• **Exercise aim**
Repeat every item below word for word, changing nothing.

+++ Provided material +++

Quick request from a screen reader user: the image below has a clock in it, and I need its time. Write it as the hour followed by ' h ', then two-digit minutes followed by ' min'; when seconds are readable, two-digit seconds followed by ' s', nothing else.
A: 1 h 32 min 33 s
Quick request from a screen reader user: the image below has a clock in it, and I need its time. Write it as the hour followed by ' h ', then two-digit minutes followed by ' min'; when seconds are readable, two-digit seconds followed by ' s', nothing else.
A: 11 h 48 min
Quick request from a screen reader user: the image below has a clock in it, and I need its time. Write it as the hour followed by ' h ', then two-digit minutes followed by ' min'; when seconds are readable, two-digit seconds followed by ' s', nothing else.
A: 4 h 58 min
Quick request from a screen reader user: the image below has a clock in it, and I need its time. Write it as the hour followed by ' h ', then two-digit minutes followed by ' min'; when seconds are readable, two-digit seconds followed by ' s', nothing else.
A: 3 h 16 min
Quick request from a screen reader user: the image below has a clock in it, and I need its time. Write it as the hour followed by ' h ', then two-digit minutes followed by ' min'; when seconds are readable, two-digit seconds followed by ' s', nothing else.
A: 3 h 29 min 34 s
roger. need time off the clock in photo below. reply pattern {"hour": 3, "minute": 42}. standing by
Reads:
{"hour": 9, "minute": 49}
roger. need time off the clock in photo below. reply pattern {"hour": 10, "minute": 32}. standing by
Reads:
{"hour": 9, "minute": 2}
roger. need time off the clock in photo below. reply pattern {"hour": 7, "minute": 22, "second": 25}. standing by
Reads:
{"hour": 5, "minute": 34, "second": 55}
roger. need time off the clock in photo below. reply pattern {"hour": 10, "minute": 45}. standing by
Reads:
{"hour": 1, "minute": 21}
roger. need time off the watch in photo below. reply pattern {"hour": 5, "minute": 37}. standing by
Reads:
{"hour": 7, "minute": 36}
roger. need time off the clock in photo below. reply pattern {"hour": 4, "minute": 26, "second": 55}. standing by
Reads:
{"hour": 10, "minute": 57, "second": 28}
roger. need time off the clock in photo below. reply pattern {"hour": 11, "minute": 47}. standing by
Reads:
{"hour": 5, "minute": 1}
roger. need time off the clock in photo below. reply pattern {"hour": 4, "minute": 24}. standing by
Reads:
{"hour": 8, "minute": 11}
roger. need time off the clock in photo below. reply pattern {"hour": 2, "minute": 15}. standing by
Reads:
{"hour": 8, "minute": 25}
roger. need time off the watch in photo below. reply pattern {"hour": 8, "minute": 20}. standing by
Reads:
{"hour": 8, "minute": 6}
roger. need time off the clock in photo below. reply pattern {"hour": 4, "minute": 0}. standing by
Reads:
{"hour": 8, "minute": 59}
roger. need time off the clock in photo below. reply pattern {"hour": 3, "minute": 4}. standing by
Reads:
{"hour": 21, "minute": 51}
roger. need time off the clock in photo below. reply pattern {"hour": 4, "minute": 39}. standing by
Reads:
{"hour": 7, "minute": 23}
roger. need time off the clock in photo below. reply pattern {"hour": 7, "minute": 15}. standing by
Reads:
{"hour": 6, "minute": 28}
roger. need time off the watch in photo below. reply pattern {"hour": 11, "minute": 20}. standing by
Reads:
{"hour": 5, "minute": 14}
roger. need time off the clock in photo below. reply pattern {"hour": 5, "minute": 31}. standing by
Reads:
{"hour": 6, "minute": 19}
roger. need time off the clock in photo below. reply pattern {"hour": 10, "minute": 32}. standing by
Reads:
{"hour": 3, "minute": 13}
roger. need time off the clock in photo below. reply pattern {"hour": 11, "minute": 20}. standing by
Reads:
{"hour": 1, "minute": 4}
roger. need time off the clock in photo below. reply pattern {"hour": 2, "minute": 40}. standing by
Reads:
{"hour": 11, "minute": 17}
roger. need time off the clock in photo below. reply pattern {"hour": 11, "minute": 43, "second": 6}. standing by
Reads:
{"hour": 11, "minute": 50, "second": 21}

+++

• **Solved problem**
Quick request from a screen reader user: the image below has a clock in it, and I need its time. Write it as the hour followed by ' h ', then two-digit minutes followed by ' min'; when seconds are readable, two-digit seconds followed by ' s', nothing else.
A: 1 h 32 min 33 s
Quick request from a screen reader user: the image below has a clock in it, and I need its time. Write it as the hour followed by ' h ', then two-digit minutes followed by ' min'; when seconds are readable, two-digit seconds followed by ' s', nothing else.
A: 11 h 48 min
Quick request from a screen reader user: the image below has a clock in it, and I need its time. Write it as the hour followed by ' h ', then two-digit minutes followed by ' min'; when seconds are readable, two-digit seconds followed by ' s', nothing else.
A: 4 h 58 min
Quick request from a screen reader user: the image below has a clock in it, and I need its time. Write it as the hour followed by ' h ', then two-digit minutes followed by ' min'; when seconds are readable, two-digit seconds followed by ' s', nothing else.
A: 3 h 16 min
Quick request from a screen reader user: the image below has a clock in it, and I need its time. Write it as the hour followed by ' h ', then two-digit minutes followed by ' min'; when seconds are readable, two-digit seconds followed by ' s', nothing else.
A: 3 h 29 min 34 s
roger. need time off the clock in photo below. reply pattern {"hour": 3, "minute": 42}. standing by
Reads:
{"hour": 9, "minute": 49}
roger. need time off the clock in photo below. reply pattern {"hour": 10, "minute": 32}. standing by
Reads:
{"hour": 9, "minute": 2}
roger. need time off the clock in photo below. reply pattern {"hour": 7, "minute": 22, "second": 25}. standing by
Reads:
{"hour": 5, "minute": 34, "second": 55}
roger. need time off the clock in photo below. reply pattern {"hour": 10, "minute": 45}. standing by
Reads:
{"hour": 1, "minute": 21}
roger. need time off the watch in photo below. reply pattern {"hour": 5, "minute": 37}. standing by
Reads:
{"hour": 7, "minute": 36}
roger. need time off the clock in photo below. reply pattern {"hour": 4, "minute": 26, "second": 55}. standing by
Reads:
{"hour": 10, "minute": 57, "second": 28}
roger. need time off the clock in photo below. reply pattern {"hour": 11, "minute": 47}. standing by
Reads:
{"hour": 5, "minute": 1}
roger. need time off the clock in photo below. reply pattern {"hour": 4, "minute": 24}. standing by
Reads:
{"hour": 8, "minute": 11}
roger. need time off the clock in photo below. reply pattern {"hour": 2, "minute": 15}. standing by
Reads:
{"hour": 8, "minute": 25}
roger. need time off the watch in photo below. reply pattern {"hour": 8, "minute": 20}. standing by
Reads:
{"hour": 8, "minute": 6}
roger. need time off the clock in photo below. reply pattern {"hour": 4, "minute": 0}. standing by
Reads:
{"hour": 8, "minute": 59}
roger. need time off the clock in photo below. reply pattern {"hour": 3, "minute": 4}. standing by
Reads:
{"hour": 21, "minute": 51}
roger. need time off the clock in photo below. reply pattern {"hour": 4, "minute": 39}. standing by
Reads:
{"hour": 7, "minute": 23}
roger. need time off the clock in photo below. reply pattern {"hour": 7, "minute": 15}. standing by
Reads:
{"hour": 6, "minute": 28}
roger. need time off the watch in photo below. reply pattern {"hour": 11, "minute": 20}. standing by
Reads:
{"hour": 5, "minute": 14}
roger. need time off the clock in photo below. reply pattern {"hour": 5, "minute": 31}. standing by
Reads:
{"hour": 6, "minute": 19}
roger. need time off the clock in photo below. reply pattern {"hour": 10, "minute": 32}. standing by
Reads:
{"hour": 3, "minute": 13}
roger. need time off the clock in photo below. reply pattern {"hour": 11, "minute": 20}. standing by
Reads:
{"hour": 1, "minute": 4}
roger. need time off the clock in photo below. reply pattern {"hour": 2, "minute": 40}. standing by
Reads:
{"hour": 11, "minute": 17}
roger. need time off the clock in photo below. reply pattern {"hour": 11, "minute": 43, "second": 6}. standing by
Reads:
{"hour": 11, "minute": 50, "second": 21}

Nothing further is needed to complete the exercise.